MILITARY STORIES....POSERS...

Posers part 3.

     The real military does not work like the StarShip Enterprise.  Far from it.  Or maybe it does at the upper levels.  It surely does not work as smoothly and effortlessly at the levels where I was.  You know; the levels where the work was done.  Office politics like you would find in the corporate world was epidemic.  I was one of those guys you have all met who would win all the battles but lose the war!  I found that to survive a career was actually rather remarkable.  The vast majority of the personnel who signed up with me resigned in disgust sometime before they were eligable for pension.  I suspect that is pretty much the way of the world!
       The biggest posers I ever met were pilot officers.  You see, there are two types of officer...general officers who went through the full 4 years of University at the big military colleges in Kingston and St.
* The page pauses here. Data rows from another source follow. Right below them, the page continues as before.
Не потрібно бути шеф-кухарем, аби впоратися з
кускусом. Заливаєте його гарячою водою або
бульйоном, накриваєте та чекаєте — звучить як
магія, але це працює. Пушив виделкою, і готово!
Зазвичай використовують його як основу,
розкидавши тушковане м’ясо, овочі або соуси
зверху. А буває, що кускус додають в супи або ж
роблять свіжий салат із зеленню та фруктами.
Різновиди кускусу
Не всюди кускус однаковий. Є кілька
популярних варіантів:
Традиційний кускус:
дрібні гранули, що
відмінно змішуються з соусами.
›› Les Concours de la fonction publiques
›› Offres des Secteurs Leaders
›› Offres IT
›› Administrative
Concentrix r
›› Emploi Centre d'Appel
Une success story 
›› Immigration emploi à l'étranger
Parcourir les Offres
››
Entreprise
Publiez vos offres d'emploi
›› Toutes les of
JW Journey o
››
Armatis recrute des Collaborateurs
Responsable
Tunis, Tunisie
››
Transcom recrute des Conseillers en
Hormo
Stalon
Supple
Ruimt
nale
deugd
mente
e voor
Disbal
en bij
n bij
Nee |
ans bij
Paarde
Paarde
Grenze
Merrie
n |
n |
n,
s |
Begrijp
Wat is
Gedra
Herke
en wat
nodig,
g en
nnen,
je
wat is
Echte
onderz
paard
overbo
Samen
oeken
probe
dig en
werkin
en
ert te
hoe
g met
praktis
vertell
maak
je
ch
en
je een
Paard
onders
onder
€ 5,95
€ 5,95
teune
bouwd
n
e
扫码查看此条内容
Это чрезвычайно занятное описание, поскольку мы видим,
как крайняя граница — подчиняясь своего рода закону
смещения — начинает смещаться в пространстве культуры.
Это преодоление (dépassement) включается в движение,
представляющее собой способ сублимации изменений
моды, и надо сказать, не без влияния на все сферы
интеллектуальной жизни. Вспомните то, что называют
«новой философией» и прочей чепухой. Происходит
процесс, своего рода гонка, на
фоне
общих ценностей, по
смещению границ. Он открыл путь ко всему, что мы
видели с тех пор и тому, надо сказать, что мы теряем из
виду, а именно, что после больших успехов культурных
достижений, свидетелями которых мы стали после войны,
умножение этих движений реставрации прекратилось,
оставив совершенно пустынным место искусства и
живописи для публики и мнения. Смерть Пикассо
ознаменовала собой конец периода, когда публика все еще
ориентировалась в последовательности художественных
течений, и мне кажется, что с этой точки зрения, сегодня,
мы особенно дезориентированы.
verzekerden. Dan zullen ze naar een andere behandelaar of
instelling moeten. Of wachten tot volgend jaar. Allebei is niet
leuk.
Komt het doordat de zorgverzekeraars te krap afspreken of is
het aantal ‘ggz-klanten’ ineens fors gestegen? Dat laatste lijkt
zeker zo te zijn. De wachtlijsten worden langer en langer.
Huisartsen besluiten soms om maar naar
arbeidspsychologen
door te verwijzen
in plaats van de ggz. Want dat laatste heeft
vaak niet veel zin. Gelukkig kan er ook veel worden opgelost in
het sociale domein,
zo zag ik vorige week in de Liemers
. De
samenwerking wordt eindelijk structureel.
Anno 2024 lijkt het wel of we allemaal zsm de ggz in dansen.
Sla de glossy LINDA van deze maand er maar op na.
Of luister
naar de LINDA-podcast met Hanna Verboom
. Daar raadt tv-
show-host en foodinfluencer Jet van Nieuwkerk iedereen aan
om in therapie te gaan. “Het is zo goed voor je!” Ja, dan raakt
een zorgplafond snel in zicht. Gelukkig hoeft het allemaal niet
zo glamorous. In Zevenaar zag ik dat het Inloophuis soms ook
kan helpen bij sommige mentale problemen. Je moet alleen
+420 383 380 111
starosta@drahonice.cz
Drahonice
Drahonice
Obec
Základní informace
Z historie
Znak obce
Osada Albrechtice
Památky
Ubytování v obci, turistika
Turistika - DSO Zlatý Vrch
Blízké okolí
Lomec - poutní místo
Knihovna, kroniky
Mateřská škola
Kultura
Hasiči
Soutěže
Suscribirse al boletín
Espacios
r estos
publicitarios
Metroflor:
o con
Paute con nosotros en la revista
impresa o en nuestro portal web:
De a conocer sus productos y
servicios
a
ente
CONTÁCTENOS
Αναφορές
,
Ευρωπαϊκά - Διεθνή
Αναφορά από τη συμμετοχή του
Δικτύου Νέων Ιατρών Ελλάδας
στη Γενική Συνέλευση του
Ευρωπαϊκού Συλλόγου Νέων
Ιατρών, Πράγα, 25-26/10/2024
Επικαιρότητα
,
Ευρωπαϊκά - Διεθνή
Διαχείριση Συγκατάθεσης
Jean, and specialized trades like
pilots who got bare minimum military training but became hot fighter and transport plane pilots.  I met a few pilot officers that deserved my respect.  Most were living in another world.  They would break the airplanes, I would fix them.  They had no idea how the airplane they were flying actually worked.  Oh, I suppose in all fairness, there were times when I was forced to fix a piece of equipment which I had no idea how it was supposed to work!  And imagine how difficult it is to actually trust the guy who gets to stay on the ground during the test flight!  We had multiple checks and balances to ensure our mistakes are caught before they became serious, he had no such luxury...if he made a mistake, it would become a smoking hole in the ground.  So the consequences of his screw ups are rather more serious than mine.  Usually.

So I discovered rules of behaviour.  I believe that these rules are applicable in every line of work!  Here is how to succeed in business.

First of all, you have to build kinks into the systems you are responsible for so that if you get laid off or fired, they have to bring you back in to fix it.  Very tricky to do that so that you don't get caught.  You normally do it in the interests of "efficiency", and if it makes some processes more efficient, then great.  Getting to be the only one with the owners manuals would be best, and being the only one who knows where they are all filed is what I am getting at.
     Second thing you must do is make yourself fireproof by being the person who organizes all the birthday parties, all the corporate pic-nics, and motivational time.  Do it a lot, so much so that they notice when you are not there!  And put all the information you amass in secure places so that a replacement or rival can't get it. (I used to talk to people in other companies to get them to sponsor our curling tournaments...those names and contact numbers were in my briefcase, and NEVER got into anybody else's hands)Knowledge of local club managers (and their favorite tipple) is priceless!
       Get lots of dirt on all the executives.  No, this isn't cheating....sometimes it is nothing more than knowing his favorite charity is a dog show, and using that as leverage.  If you can get real dirt, like real indescretions, make sure you have proof, and keep the proof in a safe place....your briefcase may not be safe enough!  Lockers and desks are just not good enough, and don't store it in a computer file at your place of work.  A notebook in your breast pocket is a good aide'de Memoire.  I got out of a couple of scrapes with my trusty little notebook.  Because I am a moral person, I never used blackmail unless I had a supervisor who was trying to use me as a rung on his personal ladder of success.
     Unions (if you are lucky enough to be in one) are more easily infiltrated than normal management, and can often be leveraged to get what you want or need.  Power politics is more easily played when you keep your hand to yourself, and play it sparingly.

There.  Now I expect you to be the CEO of your company in less than four years!  I'll come back and check.